::: TEXTE PROPOSÉ :::

Depuis maintenant un peu plus de deux semaines, les parties civiles défilent tous les jours à la barre de la cour d’assises de Paris pour raconter ce qu’elles ont vécu : l’horreur du 13 novembre 2015 mais aussi leur difficile reconstruction.
J’ai ainsi découvert les « invisibles ».
Les victimes de l’ombre
Les « invisibles », ce sont principalement les proches qui se sont occupés des survivants. Je repense ainsi à cette maman qui a mis sa vie de côté pendant des mois pour venir s’installer dans le tout petit studio parisien de sa fille, rescapée de l’une des terrasses. Une miraculée dont les attentats ont non seulement fait basculer la vie mais aussi celle de ses parents. Je me souviens, en écrivant ces lignes, à quel point elle était merveilleuse cette maman lorsqu’elle racontait ces longs mois difficiles devant des accusés bien silencieux.
Si le procès pénal a pour vocation première de juger les 20 accusés, dont 14 sont présents, il a aussi le mérite de donner la parole à ces invisibles-là. Ces victimes dont on n’a jamais parlé et qui n’ont d’ailleurs jamais osé se plaindre, ni hurler ou pleurer. Ce procès nous dévoile en effet combien sont nombreux ceux qui ont honte d’être encore en vie, mais aussi ceux qui culpabilisent d’avoir retrouvé leurs enfants ou leurs proches, quand tant d’autres les ont perdus. Alors ils se sont tus, et sont devenus, aux yeux des pouvoirs publics, les invisibles.
C’est dur de se dire « invisible » quand on a soi-même souffert de la souffrance de son enfant, qu’on l’a assisté jours et nuits durant des mois, partageant sa peine, espérant sa guérison.
Je ne sais pas si cette maman lira un jour ces quelques lignes mais elle laissera un souvenir indélébile dans mon coeur d’avocate et ne sera plus jamais invisible à mes yeux.
Cela étant dit, et je devais le dire, cinq semaines d’audition de nos victimes, c’est du jamais vu. Alors bien entendu, encore une fois, le débat sur leur place dans le procès pénal ressurgit.
Le procès est-il un lieu de thérapie ?
Quelle place doit avoir chacun dans un procès aussi atypique mais dont le modèle, hélas, est appelé à se développer à cause du terrorisme, mais pas uniquement ? Impossible de trier les victimes et de décider que certaines pourront s’exprimer et pas d’autres. Mais alors pouvons-nous limiter leur temps de parole ? Et qu’en sera-t-il de leurs avocats autorisés à poser des questions à toute personne interrogée par la cour d’assises ?
Juste avant de devenir garde des sceaux, Eric Dupond-Moretti avait déclaré que « pendant des années, les victimes ont été totalement négligées. Aujourd’hui, elles ne sont plus négligées, mais on rend parfois des décisions de justice sous ce qu’on a appelé la dictature de l’émotion. La victime prend toute la place dans le procès pénal alors qu’il est d’abord fait pour qu’un accusé soit jugé et puisse se défendre. Le contradictoire qu’apporte la défense d’un accusé est plus important que la défense de la victime. Elle n’a pas à être défendue puisqu’elle n’est accusée de rien » (https://www.francetvinfo.fr/economie/emploi/metiers/droit-et-justice/les-victimes-vues-par-eric-dupond-moretti-le-nouveau-ministre-de-la-justice_4037753.html).

:::

- _CONSIGNES DE L'EXERCICE_
1 > D'après le texte sur le procès du 13 novembre, combien d'accusés ce procès doit-il juger et combien sont présents ?
2 > Relevez toutes les phrases interrogatives que contient le texte sur le procès du 13 novembre.
3 > Rédigez la suite du texte sur le procès du 13 novembre à partir de sa dernière phrase.

::: MATÉRIEL FOURNI :::

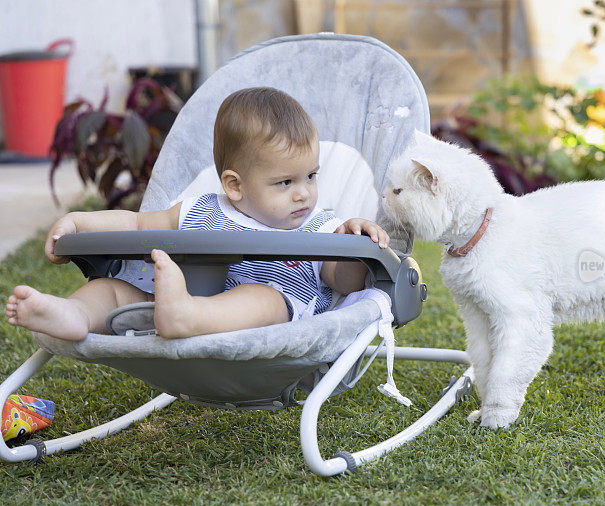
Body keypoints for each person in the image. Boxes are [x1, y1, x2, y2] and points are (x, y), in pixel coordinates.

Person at [5, 87, 389, 341]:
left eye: (310, 176)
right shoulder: (202, 208)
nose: (304, 192)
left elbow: (345, 281)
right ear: (235, 186)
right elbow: (139, 225)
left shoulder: (317, 226)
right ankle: (73, 314)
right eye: (285, 183)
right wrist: (78, 223)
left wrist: (351, 246)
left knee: (262, 298)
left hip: (266, 318)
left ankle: (187, 317)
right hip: (177, 296)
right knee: (116, 292)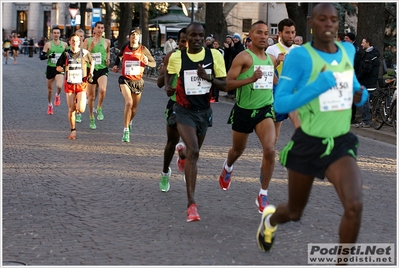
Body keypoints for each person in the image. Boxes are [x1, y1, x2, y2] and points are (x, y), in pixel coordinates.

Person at [257, 3, 369, 256]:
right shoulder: (300, 56)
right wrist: (316, 86)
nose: (328, 23)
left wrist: (359, 95)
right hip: (308, 142)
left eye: (333, 19)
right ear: (311, 22)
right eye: (322, 19)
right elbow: (281, 103)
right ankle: (270, 221)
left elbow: (354, 89)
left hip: (339, 143)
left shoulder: (347, 51)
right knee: (294, 212)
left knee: (354, 205)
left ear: (338, 24)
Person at [164, 22, 226, 222]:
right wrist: (168, 87)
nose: (197, 39)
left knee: (192, 153)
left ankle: (181, 154)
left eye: (201, 35)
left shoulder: (214, 56)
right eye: (193, 36)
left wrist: (207, 77)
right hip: (183, 111)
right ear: (187, 37)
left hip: (204, 112)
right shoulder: (177, 57)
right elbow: (168, 76)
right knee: (195, 152)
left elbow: (223, 85)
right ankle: (191, 204)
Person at [218, 20, 278, 215]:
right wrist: (251, 79)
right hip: (243, 111)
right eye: (259, 32)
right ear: (250, 36)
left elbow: (274, 80)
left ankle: (263, 193)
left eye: (266, 33)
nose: (263, 36)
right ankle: (228, 167)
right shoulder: (243, 57)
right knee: (237, 150)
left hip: (264, 110)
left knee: (270, 150)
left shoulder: (270, 59)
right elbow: (228, 84)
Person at [156, 27, 187, 192]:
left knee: (192, 144)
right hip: (175, 104)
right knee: (171, 142)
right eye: (183, 41)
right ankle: (165, 172)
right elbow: (160, 83)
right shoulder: (172, 56)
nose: (186, 44)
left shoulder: (202, 57)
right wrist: (167, 79)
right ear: (178, 42)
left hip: (195, 107)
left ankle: (183, 156)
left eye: (189, 40)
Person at [112, 28, 156, 142]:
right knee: (129, 103)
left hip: (137, 81)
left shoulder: (143, 49)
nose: (134, 37)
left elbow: (153, 63)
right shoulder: (125, 47)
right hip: (125, 80)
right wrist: (116, 65)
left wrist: (147, 62)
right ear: (129, 37)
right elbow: (119, 56)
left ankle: (130, 121)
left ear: (139, 37)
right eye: (132, 35)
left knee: (134, 109)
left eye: (136, 35)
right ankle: (126, 131)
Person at [266, 18, 301, 145]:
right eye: (287, 32)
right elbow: (268, 72)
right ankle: (267, 160)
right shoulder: (272, 50)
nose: (290, 35)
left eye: (292, 32)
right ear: (279, 33)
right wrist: (277, 62)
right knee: (274, 137)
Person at [55, 33, 95, 140]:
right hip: (69, 84)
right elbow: (58, 67)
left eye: (77, 41)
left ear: (80, 42)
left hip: (81, 84)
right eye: (73, 41)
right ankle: (73, 130)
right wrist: (64, 69)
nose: (75, 43)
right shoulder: (66, 54)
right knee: (71, 109)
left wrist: (91, 73)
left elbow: (92, 62)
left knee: (81, 109)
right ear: (69, 42)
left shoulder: (85, 53)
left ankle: (79, 103)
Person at [83, 21, 111, 130]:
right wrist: (90, 48)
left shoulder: (107, 41)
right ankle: (91, 117)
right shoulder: (87, 40)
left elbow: (108, 52)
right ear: (94, 29)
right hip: (91, 70)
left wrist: (108, 59)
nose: (100, 30)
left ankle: (99, 107)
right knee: (91, 97)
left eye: (102, 28)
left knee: (103, 90)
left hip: (102, 69)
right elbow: (83, 57)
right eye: (98, 27)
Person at [40, 26, 68, 115]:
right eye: (54, 33)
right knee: (50, 89)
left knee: (59, 86)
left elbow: (68, 56)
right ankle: (50, 104)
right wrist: (49, 56)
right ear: (52, 34)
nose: (56, 35)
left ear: (60, 34)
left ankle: (58, 95)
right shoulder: (48, 44)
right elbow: (41, 57)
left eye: (57, 33)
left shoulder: (64, 45)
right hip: (50, 68)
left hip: (59, 68)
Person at [355, 37, 380, 128]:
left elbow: (366, 70)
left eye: (363, 42)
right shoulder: (372, 54)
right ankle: (368, 119)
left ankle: (366, 121)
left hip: (367, 82)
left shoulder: (369, 56)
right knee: (367, 101)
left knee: (365, 102)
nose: (361, 44)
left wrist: (359, 77)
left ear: (368, 43)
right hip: (370, 81)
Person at [345, 32, 364, 124]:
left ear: (351, 39)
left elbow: (355, 64)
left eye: (347, 39)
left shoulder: (356, 49)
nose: (345, 40)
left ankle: (352, 117)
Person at [74, 29, 87, 124]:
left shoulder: (86, 47)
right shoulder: (72, 47)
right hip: (73, 74)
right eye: (78, 35)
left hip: (83, 74)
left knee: (81, 94)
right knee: (75, 94)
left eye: (81, 36)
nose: (80, 37)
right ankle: (75, 109)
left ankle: (78, 113)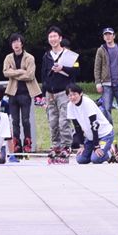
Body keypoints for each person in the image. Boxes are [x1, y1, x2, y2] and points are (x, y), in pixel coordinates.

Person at [41, 25, 76, 158]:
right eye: (50, 37)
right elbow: (43, 75)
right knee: (53, 121)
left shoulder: (69, 55)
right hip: (50, 93)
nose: (53, 39)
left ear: (60, 38)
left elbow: (77, 71)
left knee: (64, 121)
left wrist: (63, 68)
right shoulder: (46, 56)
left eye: (55, 36)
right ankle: (55, 146)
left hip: (63, 92)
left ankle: (66, 146)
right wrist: (43, 94)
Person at [2, 33, 39, 152]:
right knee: (15, 121)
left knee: (25, 120)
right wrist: (21, 71)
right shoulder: (8, 57)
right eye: (13, 42)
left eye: (18, 41)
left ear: (22, 43)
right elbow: (5, 72)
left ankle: (27, 143)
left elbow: (30, 75)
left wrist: (14, 73)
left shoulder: (30, 58)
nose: (16, 44)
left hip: (26, 92)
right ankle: (16, 145)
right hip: (12, 93)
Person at [65, 83, 115, 164]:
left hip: (105, 134)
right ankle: (98, 152)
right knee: (81, 159)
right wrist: (81, 145)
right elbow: (77, 127)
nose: (72, 97)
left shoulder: (87, 103)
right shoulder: (70, 106)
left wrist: (96, 146)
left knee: (95, 159)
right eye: (70, 95)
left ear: (81, 93)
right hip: (91, 138)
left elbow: (94, 125)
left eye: (74, 94)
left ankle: (110, 153)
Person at [94, 27, 118, 132]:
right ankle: (110, 129)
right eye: (106, 35)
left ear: (114, 36)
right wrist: (98, 83)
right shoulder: (101, 50)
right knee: (107, 108)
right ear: (103, 37)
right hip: (106, 83)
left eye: (110, 34)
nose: (108, 36)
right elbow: (97, 67)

:::

- _RÉPONSES DANS L'ORDRE_
1 > Le procès doit juger 20 accusés, dont 14 sont présents.

2 >
- Le procès est-il un lieu de thérapie ?
- Quelle place doit avoir chacun dans un procès aussi atypique mais dont le modèle, hélas, est appelé à se développer à cause du terrorisme, mais pas uniquement ?
- Mais alors pouvons-nous limiter leur temps de parole ?
- Et qu'en sera-t-il de leurs avocats autorisés à poser des questions à toute personne interrogée par la cour d'assises ?

3 >
Peut-on accepter des portraits des victimes grandeur nature dans les salles d’audience, installés sur le banc des parties civiles, comme nous l’avons vu dans certains procès très médiatiques ?
Ou bien encore la diffusion d’un clip vidéo et musical d’hommage aux victimes, comme cela a été le cas il y a quelques jours ? Il a, évidemment, fait réagir certains avocats de la défense sur le thème précisément du sens et du rôle de l’audience. Entre-t-il dans la fonction du procès d’offrir un lieu de thérapie aux victimes, et si oui, où se situe la limite de l’exercice ?
Ces situations nouvelles liées à l’évolution de la société mais aussi au développement des procès de masse sont susceptibles d’engendrer des transformations plus ou moins profondes de la procédure.
Rappelons que le procès pénal est d’abord celui de l’accusé qui doit se défendre face à la société et être condamné s’il est coupable, ou acquitté s’il est innocent. De là découle un certain nombre de règles et usages.
S’agissant de l’ordre de parole à l’audience, l’article 332 du code de procédure pénale prévoit « qu’après chaque déposition, le président peut poser des questions aux témoins. Le ministère public, ainsi que les conseils de l’accusé et de la partie civile, l’accusé et la partie civile ont la même faculté, dans les conditions déterminées à l’article 312 ». Dans tous les cas, l’accusé ou son avocat doivent toujours avoir la parole en dernier (article 346). En pratique, le président de la cour d’assises ainsi que les assesseurs posent leurs questions. Puis c’est au tour de la partie civile (la victime) et de son avocat, ensuite du ministère public. La parole est enfin donnée à l’accusé et son avocat (la défense). La règle d’or étant que l’accusé ait la parole après le ministère public puisque c’est celui-ci qui est en charge des poursuites contre lui.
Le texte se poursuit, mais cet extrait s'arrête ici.